Like most of his previous films, Change of Heart was shot primarily in Toronto, from 19 January to 29 February 1992.

===Financing===
Shebib said that Change of Heart was made "very cheaply." Shebib described raising money for the project as "sheer hell": "I was scrambling around looking for ways of making money. There just wasn't anything." Producer Chalmers Adams, who was also Shebib's lawyer, was responsible for the film finally securing funding.

==Release and reception==
With little or no advance promotion, Change of Heart premiered theatrically in Toronto on 21 May 1993 and closed after one week. It was also screened in September at the Cinefest Sudbury International Film Festival.

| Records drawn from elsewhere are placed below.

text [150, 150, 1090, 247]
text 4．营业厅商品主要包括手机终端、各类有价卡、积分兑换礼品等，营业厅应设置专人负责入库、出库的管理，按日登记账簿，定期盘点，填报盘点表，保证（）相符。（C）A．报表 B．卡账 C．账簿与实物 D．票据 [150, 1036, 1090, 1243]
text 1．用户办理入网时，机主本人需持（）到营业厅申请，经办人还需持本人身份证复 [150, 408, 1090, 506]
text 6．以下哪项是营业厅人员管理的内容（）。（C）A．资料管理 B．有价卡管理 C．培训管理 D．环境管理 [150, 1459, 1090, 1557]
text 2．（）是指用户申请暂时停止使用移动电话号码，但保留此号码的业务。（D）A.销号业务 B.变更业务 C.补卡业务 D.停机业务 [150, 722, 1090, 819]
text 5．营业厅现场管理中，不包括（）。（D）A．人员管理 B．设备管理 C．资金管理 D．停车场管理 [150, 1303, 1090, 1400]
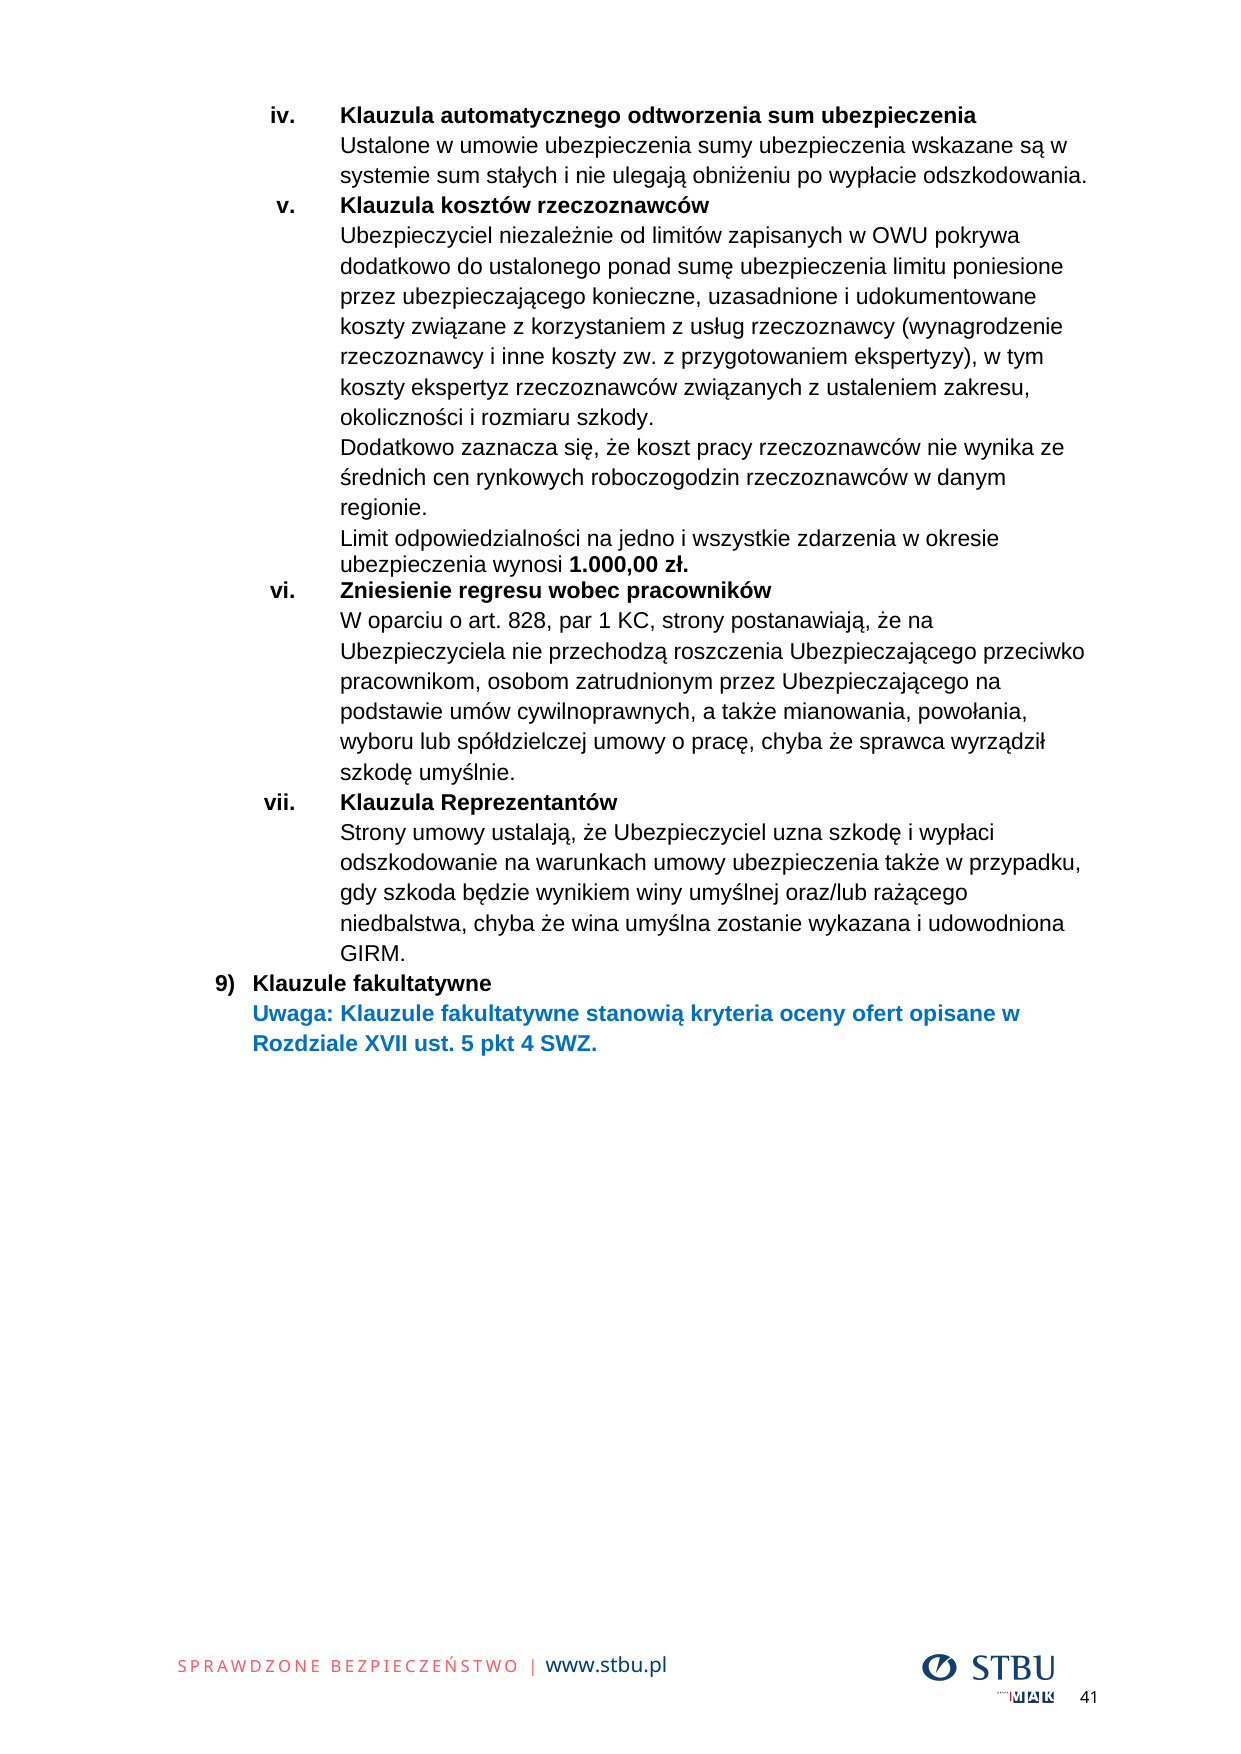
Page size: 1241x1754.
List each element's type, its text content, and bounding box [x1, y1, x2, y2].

text Limit odpowiedzialności na jedno i wszystkie zdarzenia w okresie ubezpieczenia wynosi 1.000,00 zł. [340, 524, 1092, 577]
picture [914, 1645, 1062, 1713]
list Klauzula automatycznego odtworzenia sum ubezpieczenia [295, 102, 1092, 128]
list W oparciu o art. 828, par 1 KC, strony postanawiają, że na Ubezpieczyciela nie przechodzą roszczenia Ubezpieczającego przeciwko pracownikom, osobom zatrudnionym przez Ubezpieczającego na podstawie umów cywilnoprawnych, a także mianowania, powołania, wyboru lub spółdzielczej umowy o pracę, chyba że sprawca wyrządził szkodę umyślnie. [340, 607, 1092, 785]
list Zniesienie regresu wobec pracowników [295, 577, 1092, 603]
list Strony umowy ustalają, że Ubezpieczyciel uzna szkodę i wypłaci odszkodowanie na warunkach umowy ubezpieczenia także w przypadku, gdy szkoda będzie wynikiem winy umyślnej oraz/lub rażącego niedbalstwa, chyba że wina umyślna zostanie wykazana i udowodniona GIRM. [340, 819, 1092, 966]
list Ubezpieczyciel niezależnie od limitów zapisanych w OWU pokrywa dodatkowo do ustalonego ponad sumę ubezpieczenia limitu poniesione przez ubezpieczającego konieczne, uzasadnione i udokumentowane koszty związane z korzystaniem z usług rzeczoznawcy (wynagrodzenie rzeczoznawcy i inne koszty zw. z przygotowaniem ekspertyzy), w tym koszty ekspertyz rzeczoznawców związanych z ustaleniem zakresu, okoliczności i rozmiaru szkody. [340, 222, 1092, 430]
list Klauzula kosztów rzeczoznawców [295, 192, 1092, 218]
list Ustalone w umowie ubezpieczenia sumy ubezpieczenia wskazane są w systemie sum stałych i nie ulegają obniżeniu po wypłacie odszkodowania. [340, 132, 1092, 188]
list Uwaga: Klauzule fakultatywne stanowią kryteria oceny ofert opisane w Rozdziale XVII ust. 5 pkt 4 SWZ. [252, 1000, 1092, 1057]
list Klauzule fakultatywne [215, 970, 1092, 996]
list Dodatkowo zaznacza się, że koszt pracy rzeczoznawców nie wynika ze średnich cen rynkowych roboczogodzin rzeczoznawców w danym regionie. [340, 434, 1092, 521]
list Klauzula Reprezentantów [295, 789, 1092, 815]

===Broadcasts, home media, and streaming===
The film is known to have aired occasionally on Canadian premium channels Moviepix and Bravo! as late as 2000, but was not released for the domestic video market, the only one of Shebib's feature films not to receive such a release; it remains unavailable for streaming. When Chalmers Adams was asked about it by Sam Weisberg in 2013, he responded "very tersely" to "several emails".

===Critical response===
====Contemporary====
Writing for the Toronto Star, Jamie Kastner described Change of Heart a "charming, warmer twist on the road movie genre", while the Stars critic Rob Salem described the film as "a gentle, heartfelt little family drama, well-cast and nicely acted". The same paper's Susan Kastner said it was a "feel-good" movie "sweetly done", lamenting its lack of exposure in the media and that other critics had found it "too uncool, too undeep, too sweet".

Writing for Maclean's, Joe Chidley panned the film: "Like most family dramas, it tries to warm the heart and tickle the imagination. Instead, Change of Heart is so heavily laden with cheesy sentimentality that it could probably cause coronary failure. For adults, the film ... fails on almost every front. For kids, Change of Heart seems more like an after-school time-filler on TV than a feature movie."

====Retrospective====
The Great Canadian Guide to the Movies calls the film an "O.K. family comedy" with "some very clever scenes and ideas," though it is "a bit clunkily put together." The reviewer on the German Cinema website suggests an otherwise nice film is sometimes overly sweet and kitsch.